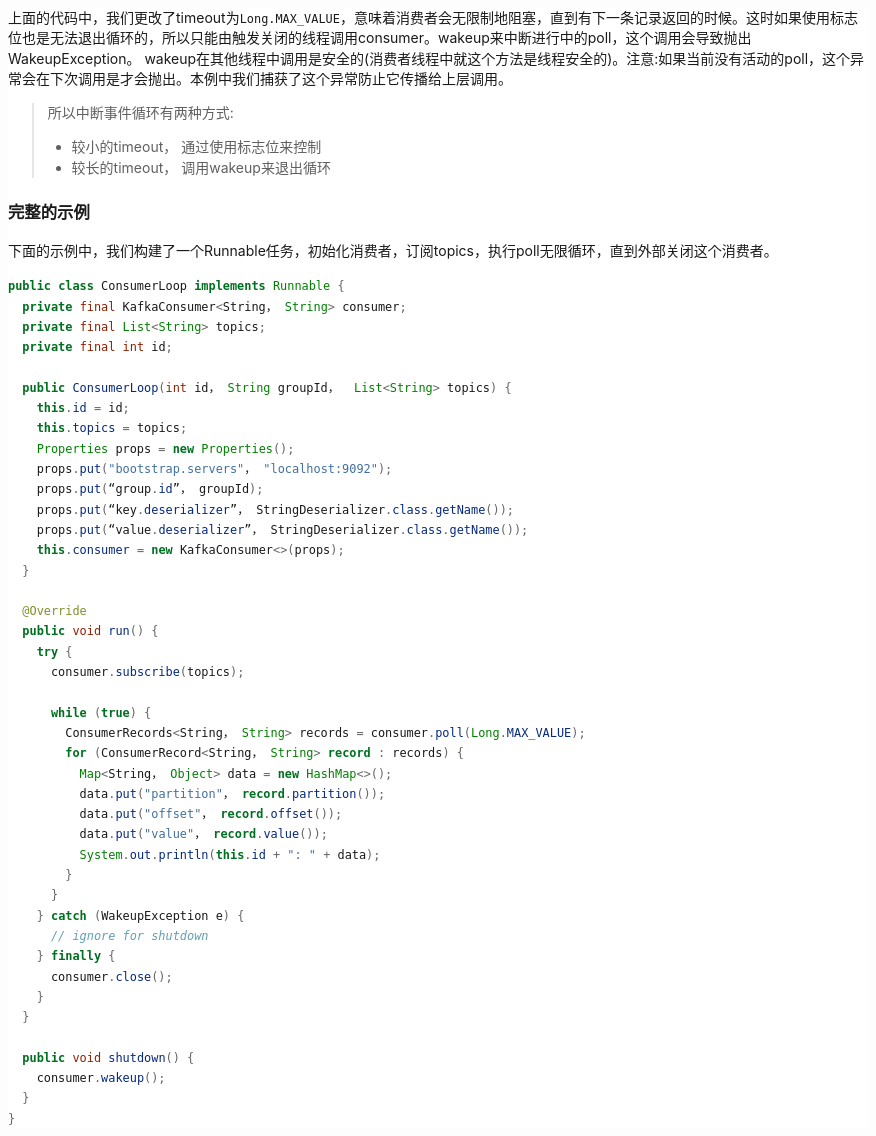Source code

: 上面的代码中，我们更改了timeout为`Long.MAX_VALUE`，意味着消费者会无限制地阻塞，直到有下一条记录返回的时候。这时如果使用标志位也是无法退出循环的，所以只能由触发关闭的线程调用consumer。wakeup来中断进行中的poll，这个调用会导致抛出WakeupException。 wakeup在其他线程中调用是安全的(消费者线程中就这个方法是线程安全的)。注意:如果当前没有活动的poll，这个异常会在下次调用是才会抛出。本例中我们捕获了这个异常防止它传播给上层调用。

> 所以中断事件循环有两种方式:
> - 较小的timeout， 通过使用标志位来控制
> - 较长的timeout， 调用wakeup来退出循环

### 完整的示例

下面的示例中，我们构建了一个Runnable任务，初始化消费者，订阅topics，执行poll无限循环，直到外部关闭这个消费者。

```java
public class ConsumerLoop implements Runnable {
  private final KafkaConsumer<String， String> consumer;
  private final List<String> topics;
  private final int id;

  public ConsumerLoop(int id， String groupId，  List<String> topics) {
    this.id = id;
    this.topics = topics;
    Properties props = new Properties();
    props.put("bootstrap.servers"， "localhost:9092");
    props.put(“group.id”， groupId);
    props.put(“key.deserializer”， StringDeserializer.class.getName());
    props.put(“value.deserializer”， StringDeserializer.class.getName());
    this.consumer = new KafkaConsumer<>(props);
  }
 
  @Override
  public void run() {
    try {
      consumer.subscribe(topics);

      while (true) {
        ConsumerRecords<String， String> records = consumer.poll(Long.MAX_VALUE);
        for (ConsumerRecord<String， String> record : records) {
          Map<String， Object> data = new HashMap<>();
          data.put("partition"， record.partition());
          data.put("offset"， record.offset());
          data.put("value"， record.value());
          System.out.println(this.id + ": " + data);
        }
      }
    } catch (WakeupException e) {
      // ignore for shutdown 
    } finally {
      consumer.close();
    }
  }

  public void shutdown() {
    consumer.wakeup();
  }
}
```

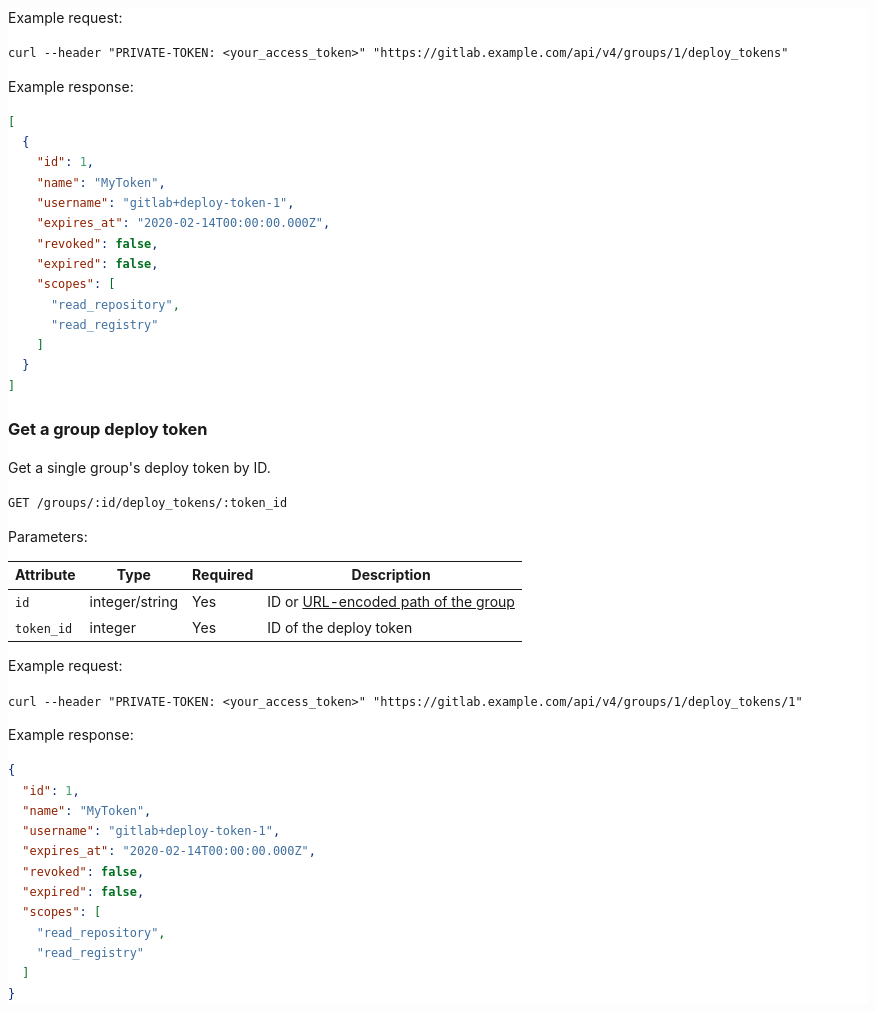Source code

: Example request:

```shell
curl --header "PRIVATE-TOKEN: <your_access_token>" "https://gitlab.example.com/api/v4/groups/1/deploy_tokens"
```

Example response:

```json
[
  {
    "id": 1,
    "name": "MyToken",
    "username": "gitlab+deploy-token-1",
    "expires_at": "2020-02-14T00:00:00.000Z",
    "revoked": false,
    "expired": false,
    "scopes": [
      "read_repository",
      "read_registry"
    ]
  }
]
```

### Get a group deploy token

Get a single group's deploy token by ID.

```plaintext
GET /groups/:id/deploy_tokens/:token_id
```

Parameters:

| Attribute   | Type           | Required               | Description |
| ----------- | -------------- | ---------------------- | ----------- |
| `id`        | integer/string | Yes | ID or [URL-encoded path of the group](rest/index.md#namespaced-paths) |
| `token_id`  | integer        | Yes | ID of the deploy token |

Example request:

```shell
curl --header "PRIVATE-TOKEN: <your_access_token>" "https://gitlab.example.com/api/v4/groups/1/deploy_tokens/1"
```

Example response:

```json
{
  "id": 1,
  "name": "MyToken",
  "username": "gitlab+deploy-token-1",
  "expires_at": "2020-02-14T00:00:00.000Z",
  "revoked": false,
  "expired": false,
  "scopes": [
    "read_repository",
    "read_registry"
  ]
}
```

* * *

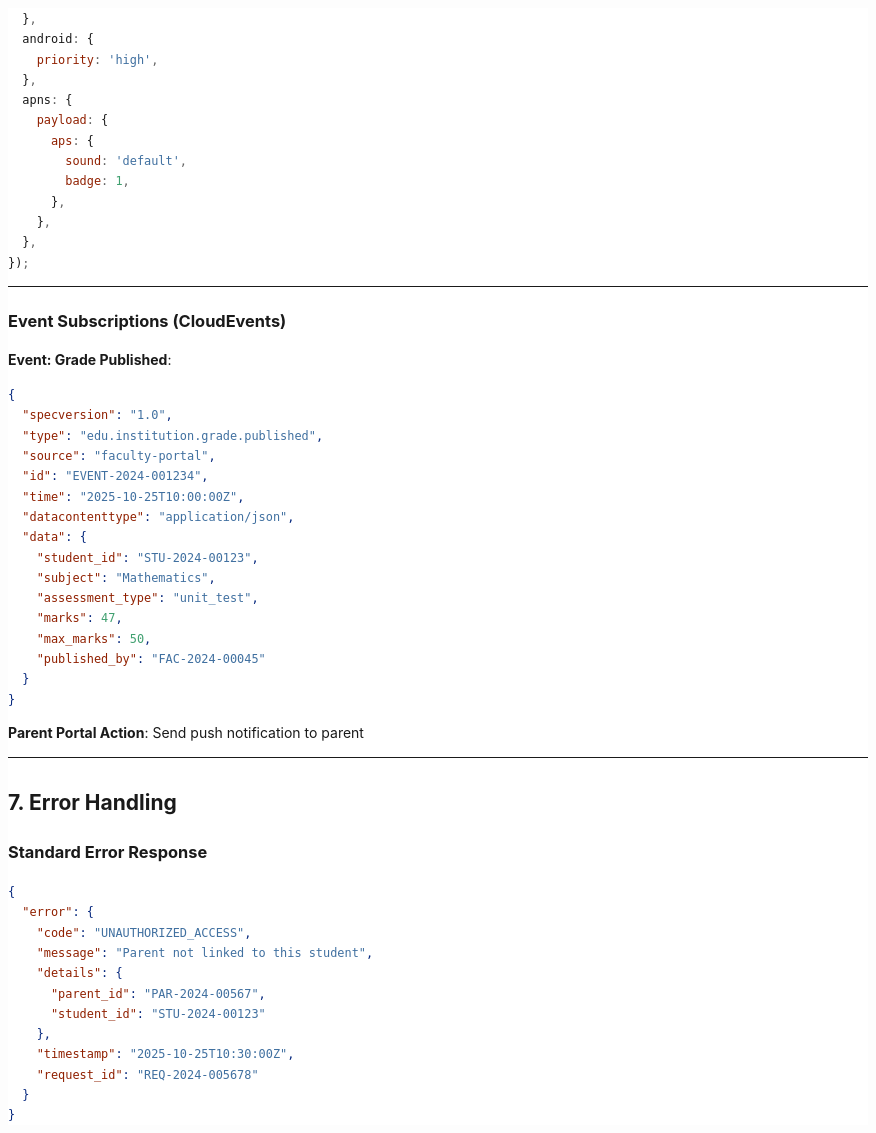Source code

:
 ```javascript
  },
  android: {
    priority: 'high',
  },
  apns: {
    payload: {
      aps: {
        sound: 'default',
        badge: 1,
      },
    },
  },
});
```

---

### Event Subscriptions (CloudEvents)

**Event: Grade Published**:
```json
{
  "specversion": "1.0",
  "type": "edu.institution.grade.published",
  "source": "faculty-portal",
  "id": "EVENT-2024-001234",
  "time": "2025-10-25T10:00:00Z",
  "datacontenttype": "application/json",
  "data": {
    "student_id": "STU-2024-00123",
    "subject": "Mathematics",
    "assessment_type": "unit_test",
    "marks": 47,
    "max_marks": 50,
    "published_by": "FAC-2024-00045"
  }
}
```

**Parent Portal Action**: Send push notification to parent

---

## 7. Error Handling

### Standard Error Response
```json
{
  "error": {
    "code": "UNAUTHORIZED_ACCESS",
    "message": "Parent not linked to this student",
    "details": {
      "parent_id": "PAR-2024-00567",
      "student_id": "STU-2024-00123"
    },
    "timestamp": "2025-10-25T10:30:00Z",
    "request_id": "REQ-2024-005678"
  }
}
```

**Exercise directions:**
Search the material above for "this". Pull out each line where it shows up.

**Task answer:**
    this.id = id;
    this.topics = topics;
    this.consumer = new KafkaConsumer<>(props);
          System.out.println(this.id + ": " + data);
    "message": "Parent not linked to this student",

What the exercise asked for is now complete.